Records excerpted from a collection

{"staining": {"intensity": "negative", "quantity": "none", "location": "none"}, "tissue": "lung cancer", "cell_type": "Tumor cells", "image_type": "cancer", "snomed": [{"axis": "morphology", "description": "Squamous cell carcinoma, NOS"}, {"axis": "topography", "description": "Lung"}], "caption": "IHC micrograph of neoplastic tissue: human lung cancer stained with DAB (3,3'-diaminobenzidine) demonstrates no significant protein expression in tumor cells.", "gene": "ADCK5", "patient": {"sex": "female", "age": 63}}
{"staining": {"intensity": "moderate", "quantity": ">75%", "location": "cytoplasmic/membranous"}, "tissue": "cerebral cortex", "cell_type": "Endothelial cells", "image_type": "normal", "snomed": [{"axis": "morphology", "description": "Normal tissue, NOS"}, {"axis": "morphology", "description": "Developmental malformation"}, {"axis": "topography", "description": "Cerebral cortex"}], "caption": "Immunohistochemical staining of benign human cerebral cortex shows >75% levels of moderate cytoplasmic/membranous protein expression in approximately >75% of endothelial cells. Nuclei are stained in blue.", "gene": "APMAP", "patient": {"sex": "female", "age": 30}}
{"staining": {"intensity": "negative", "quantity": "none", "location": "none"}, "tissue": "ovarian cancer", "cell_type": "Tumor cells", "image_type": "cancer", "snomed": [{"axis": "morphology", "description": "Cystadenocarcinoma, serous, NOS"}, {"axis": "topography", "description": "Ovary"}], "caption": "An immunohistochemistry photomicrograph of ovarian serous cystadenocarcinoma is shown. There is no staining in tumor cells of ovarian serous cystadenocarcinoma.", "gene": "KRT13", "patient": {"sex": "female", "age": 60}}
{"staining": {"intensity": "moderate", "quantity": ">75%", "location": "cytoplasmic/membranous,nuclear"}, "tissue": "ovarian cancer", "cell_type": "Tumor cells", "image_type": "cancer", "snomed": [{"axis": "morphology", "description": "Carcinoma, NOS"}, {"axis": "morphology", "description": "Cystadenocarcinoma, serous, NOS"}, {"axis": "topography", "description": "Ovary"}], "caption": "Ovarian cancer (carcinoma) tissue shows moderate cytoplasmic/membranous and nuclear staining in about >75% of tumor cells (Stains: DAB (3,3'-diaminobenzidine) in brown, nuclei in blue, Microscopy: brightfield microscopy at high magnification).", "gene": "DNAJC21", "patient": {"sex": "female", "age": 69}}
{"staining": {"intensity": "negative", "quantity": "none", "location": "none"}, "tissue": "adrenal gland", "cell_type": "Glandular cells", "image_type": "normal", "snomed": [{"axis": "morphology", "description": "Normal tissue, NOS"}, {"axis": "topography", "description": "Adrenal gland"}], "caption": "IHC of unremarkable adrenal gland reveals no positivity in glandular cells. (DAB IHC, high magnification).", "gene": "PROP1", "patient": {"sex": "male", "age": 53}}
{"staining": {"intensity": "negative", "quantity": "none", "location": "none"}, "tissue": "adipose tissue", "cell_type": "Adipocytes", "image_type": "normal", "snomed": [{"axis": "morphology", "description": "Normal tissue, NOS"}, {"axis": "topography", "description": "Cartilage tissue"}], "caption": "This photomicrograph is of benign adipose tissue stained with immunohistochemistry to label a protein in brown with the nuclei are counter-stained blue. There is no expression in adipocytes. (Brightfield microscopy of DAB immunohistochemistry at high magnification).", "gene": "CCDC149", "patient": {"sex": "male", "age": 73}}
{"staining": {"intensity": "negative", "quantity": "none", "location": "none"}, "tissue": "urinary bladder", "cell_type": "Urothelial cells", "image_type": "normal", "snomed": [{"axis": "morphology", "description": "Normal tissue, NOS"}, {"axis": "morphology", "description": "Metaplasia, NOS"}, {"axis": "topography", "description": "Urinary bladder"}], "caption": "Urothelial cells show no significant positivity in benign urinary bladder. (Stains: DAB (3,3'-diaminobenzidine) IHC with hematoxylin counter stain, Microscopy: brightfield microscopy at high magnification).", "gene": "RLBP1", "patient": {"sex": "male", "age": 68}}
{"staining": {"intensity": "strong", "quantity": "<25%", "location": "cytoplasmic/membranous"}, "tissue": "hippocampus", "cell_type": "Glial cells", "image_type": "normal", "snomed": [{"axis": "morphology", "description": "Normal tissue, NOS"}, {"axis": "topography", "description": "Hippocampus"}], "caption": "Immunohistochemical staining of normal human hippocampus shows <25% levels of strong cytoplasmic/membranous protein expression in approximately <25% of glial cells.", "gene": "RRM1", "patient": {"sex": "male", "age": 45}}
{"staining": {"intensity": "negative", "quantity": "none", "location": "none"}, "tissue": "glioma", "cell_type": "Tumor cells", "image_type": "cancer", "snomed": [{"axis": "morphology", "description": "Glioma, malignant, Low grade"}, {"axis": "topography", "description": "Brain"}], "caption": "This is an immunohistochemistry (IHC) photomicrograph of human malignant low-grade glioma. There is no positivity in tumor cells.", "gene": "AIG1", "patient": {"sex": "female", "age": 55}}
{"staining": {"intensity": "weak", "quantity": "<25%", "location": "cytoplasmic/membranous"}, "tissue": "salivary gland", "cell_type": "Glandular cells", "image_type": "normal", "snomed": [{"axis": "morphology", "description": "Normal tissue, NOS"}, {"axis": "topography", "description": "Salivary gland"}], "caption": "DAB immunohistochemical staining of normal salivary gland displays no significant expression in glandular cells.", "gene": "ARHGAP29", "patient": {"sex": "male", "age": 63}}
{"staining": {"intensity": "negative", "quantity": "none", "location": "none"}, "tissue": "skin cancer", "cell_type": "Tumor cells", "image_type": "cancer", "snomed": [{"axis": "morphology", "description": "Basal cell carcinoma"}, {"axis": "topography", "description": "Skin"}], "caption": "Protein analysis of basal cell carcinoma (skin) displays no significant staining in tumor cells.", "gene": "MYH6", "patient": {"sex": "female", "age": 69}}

What needs to be done.
In full and exactly as written, repeat the data.

Your response.
{"staining": {"intensity": "negative", "quantity": "none", "location": "none"}, "tissue": "lung cancer", "cell_type": "Tumor cells", "image_type": "cancer", "snomed": [{"axis": "morphology", "description": "Squamous cell carcinoma, NOS"}, {"axis": "topography", "description": "Lung"}], "caption": "IHC micrograph of neoplastic tissue: human lung cancer stained with DAB (3,3'-diaminobenzidine) demonstrates no significant protein expression in tumor cells.", "gene": "ADCK5", "patient": {"sex": "female", "age": 63}}
{"staining": {"intensity": "moderate", "quantity": ">75%", "location": "cytoplasmic/membranous"}, "tissue": "cerebral cortex", "cell_type": "Endothelial cells", "image_type": "normal", "snomed": [{"axis": "morphology", "description": "Normal tissue, NOS"}, {"axis": "morphology", "description": "Developmental malformation"}, {"axis": "topography", "description": "Cerebral cortex"}], "caption": "Immunohistochemical staining of benign human cerebral cortex shows >75% levels of moderate cytoplasmic/membranous protein expression in approximately >75% of endothelial cells. Nuclei are stained in blue.", "gene": "APMAP", "patient": {"sex": "female", "age": 30}}
{"staining": {"intensity": "negative", "quantity": "none", "location": "none"}, "tissue": "ovarian cancer", "cell_type": "Tumor cells", "image_type": "cancer", "snomed": [{"axis": "morphology", "description": "Cystadenocarcinoma, serous, NOS"}, {"axis": "topography", "description": "Ovary"}], "caption": "An immunohistochemistry photomicrograph of ovarian serous cystadenocarcinoma is shown. There is no staining in tumor cells of ovarian serous cystadenocarcinoma.", "gene": "KRT13", "patient": {"sex": "female", "age": 60}}
{"staining": {"intensity": "moderate", "quantity": ">75%", "location": "cytoplasmic/membranous,nuclear"}, "tissue": "ovarian cancer", "cell_type": "Tumor cells", "image_type": "cancer", "snomed": [{"axis": "morphology", "description": "Carcinoma, NOS"}, {"axis": "morphology", "description": "Cystadenocarcinoma, serous, NOS"}, {"axis": "topography", "description": "Ovary"}], "caption": "Ovarian cancer (carcinoma) tissue shows moderate cytoplasmic/membranous and nuclear staining in about >75% of tumor cells (Stains: DAB (3,3'-diaminobenzidine) in brown, nuclei in blue, Microscopy: brightfield microscopy at high magnification).", "gene": "DNAJC21", "patient": {"sex": "female", "age": 69}}
{"staining": {"intensity": "negative", "quantity": "none", "location": "none"}, "tissue": "adrenal gland", "cell_type": "Glandular cells", "image_type": "normal", "snomed": [{"axis": "morphology", "description": "Normal tissue, NOS"}, {"axis": "topography", "description": "Adrenal gland"}], "caption": "IHC of unremarkable adrenal gland reveals no positivity in glandular cells. (DAB IHC, high magnification).", "gene": "PROP1", "patient": {"sex": "male", "age": 53}}
{"staining": {"intensity": "negative", "quantity": "none", "location": "none"}, "tissue": "adipose tissue", "cell_type": "Adipocytes", "image_type": "normal", "snomed": [{"axis": "morphology", "description": "Normal tissue, NOS"}, {"axis": "topography", "description": "Cartilage tissue"}], "caption": "This photomicrograph is of benign adipose tissue stained with immunohistochemistry to label a protein in brown with the nuclei are counter-stained blue. There is no expression in adipocytes. (Brightfield microscopy of DAB immunohistochemistry at high magnification).", "gene": "CCDC149", "patient": {"sex": "male", "age": 73}}
{"staining": {"intensity": "negative", "quantity": "none", "location": "none"}, "tissue": "urinary bladder", "cell_type": "Urothelial cells", "image_type": "normal", "snomed": [{"axis": "morphology", "description": "Normal tissue, NOS"}, {"axis": "morphology", "description": "Metaplasia, NOS"}, {"axis": "topography", "description": "Urinary bladder"}], "caption": "Urothelial cells show no significant positivity in benign urinary bladder. (Stains: DAB (3,3'-diaminobenzidine) IHC with hematoxylin counter stain, Microscopy: brightfield microscopy at high magnification).", "gene": "RLBP1", "patient": {"sex": "male", "age": 68}}
{"staining": {"intensity": "strong", "quantity": "<25%", "location": "cytoplasmic/membranous"}, "tissue": "hippocampus", "cell_type": "Glial cells", "image_type": "normal", "snomed": [{"axis": "morphology", "description": "Normal tissue, NOS"}, {"axis": "topography", "description": "Hippocampus"}], "caption": "Immunohistochemical staining of normal human hippocampus shows <25% levels of strong cytoplasmic/membranous protein expression in approximately <25% of glial cells.", "gene": "RRM1", "patient": {"sex": "male", "age": 45}}
{"staining": {"intensity": "negative", "quantity": "none", "location": "none"}, "tissue": "glioma", "cell_type": "Tumor cells", "image_type": "cancer", "snomed": [{"axis": "morphology", "description": "Glioma, malignant, Low grade"}, {"axis": "topography", "description": "Brain"}], "caption": "This is an immunohistochemistry (IHC) photomicrograph of human malignant low-grade glioma. There is no positivity in tumor cells.", "gene": "AIG1", "patient": {"sex": "female", "age": 55}}
{"staining": {"intensity": "weak", "quantity": "<25%", "location": "cytoplasmic/membranous"}, "tissue": "salivary gland", "cell_type": "Glandular cells", "image_type": "normal", "snomed": [{"axis": "morphology", "description": "Normal tissue, NOS"}, {"axis": "topography", "description": "Salivary gland"}], "caption": "DAB immunohistochemical staining of normal salivary gland displays no significant expression in glandular cells.", "gene": "ARHGAP29", "patient": {"sex": "male", "age": 63}}
{"staining": {"intensity": "negative", "quantity": "none", "location": "none"}, "tissue": "skin cancer", "cell_type": "Tumor cells", "image_type": "cancer", "snomed": [{"axis": "morphology", "description": "Basal cell carcinoma"}, {"axis": "topography", "description": "Skin"}], "caption": "Protein analysis of basal cell carcinoma (skin) displays no significant staining in tumor cells.", "gene": "MYH6", "patient": {"sex": "female", "age": 69}}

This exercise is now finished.